Fraser named Searle Scholar, will shine new light on protein shapeshifting

Biophysicist James Fraser, PhD, has been named a 2014 Searle Scholar. His laboratory will be awarded $300,000 in funding over the next three years to support his research into more accurately and precisely describing the ways that protein molecules change shape to carry out the functions of life in our bodies.

The prestigious awards are given annually to 15 young scientists nationally “who are bringing new technologies and new perspectives to address some of the biggest questions in biomedical sciences,” said the program’s scientific director, Douglas Fambrough, PhD.
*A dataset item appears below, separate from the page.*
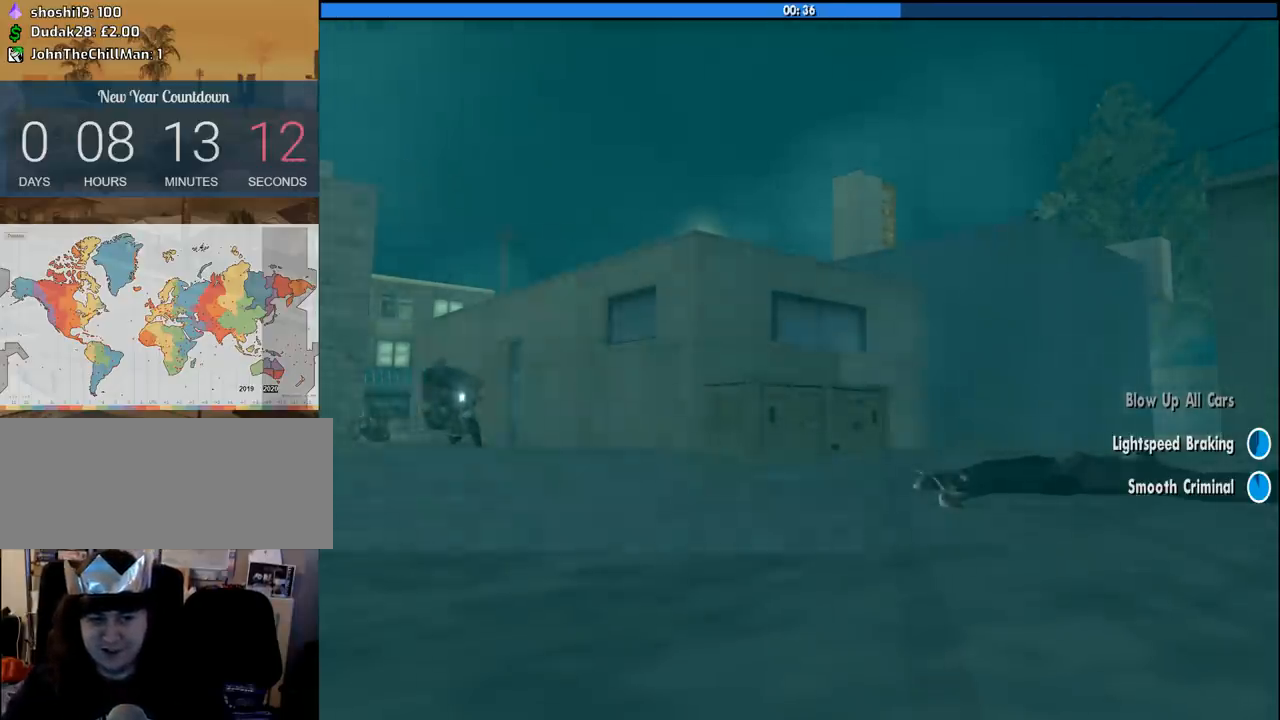
{"keys": [], "mouse": [], "events": [[50, "d", "down"], [50, "mouse_left", "down"], [50, "mouse_right", "down"], [100, "space", "down"], [150, "a", "down"], [150, "d", "up"], [150, "mouse_left", "up"], [150, "mouse_right", "up"], [150, "space", "up"], [150, "w", "down"], [233, "a", "up"], [233, "mouse_left", "down"], [233, "mouse_right", "down"], [233, "w", "up"], [366, "mouse_left", "up"], [366, "mouse_right", "up"]]}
Fraser is a faculty member in the Department of Bioengineering and Therapeutic Sciences, a joint department of the UCSF Schools of Pharmacy and Medicine.

To make new drugs to treat diseases, scientists create small molecules that bind to protein molecules to alter their activities—inhibiting or activating them. But such structure-based drug design is challenging because proteins are flexible molecules and, beyond their basic chemical configurations, routinely take on different shapes—called conformations—in order to carry out their functions.

Over the past half-century, scientists have determined the 3-D chemical structures of proteins and some of their conformations by coaxing them to form crystals, shining ever-brighter x-rays through them, and then analyzing how they alter (diffract) the beams.

But the accuracy of this method—x-ray crystallography—can be limited by the need to avoid damage from the x-rays. Consequently, scientists often freeze protein crystals, which can alter their shapes and prevent them from displaying some of the relevant conformations they might take on in our bodies.

Fraser has developed methods to perform x-ray crystallography at room temperature as well as new ways to computationally analyze the resulting conformations. Both approaches seek to better capture the variety of shapes that proteins adopt to perform their functions and how they shift between them. This will help scientists understand how protein conformations are disturbed by disease and how to design more effective drugs that better account for conformational change in their protein targets.

In his Searle-funded research, Fraser will apply a revolutionary new light source to his study of protein shapeshifting. The Linac Coherent Light Source is an x-ray laser that is a billion times brighter than the most powerful previous sources, according to Stanford University’s National Accelerator Laboratory where it is based. And that light is generated in ultrafast pulses, akin to camera flashes, that can capture crystallographic measures of molecular activity in less than a tenth of a trillionth of a second. The speed of those pulses means that images of proteins, including their different conformations, can be captured before x-ray damage takes place.

“The special properties of this light source will enable us to move from taking blurred individual snapshots of proteins to making molecular movies that enable us to watch proteins as they work,” says Fraser.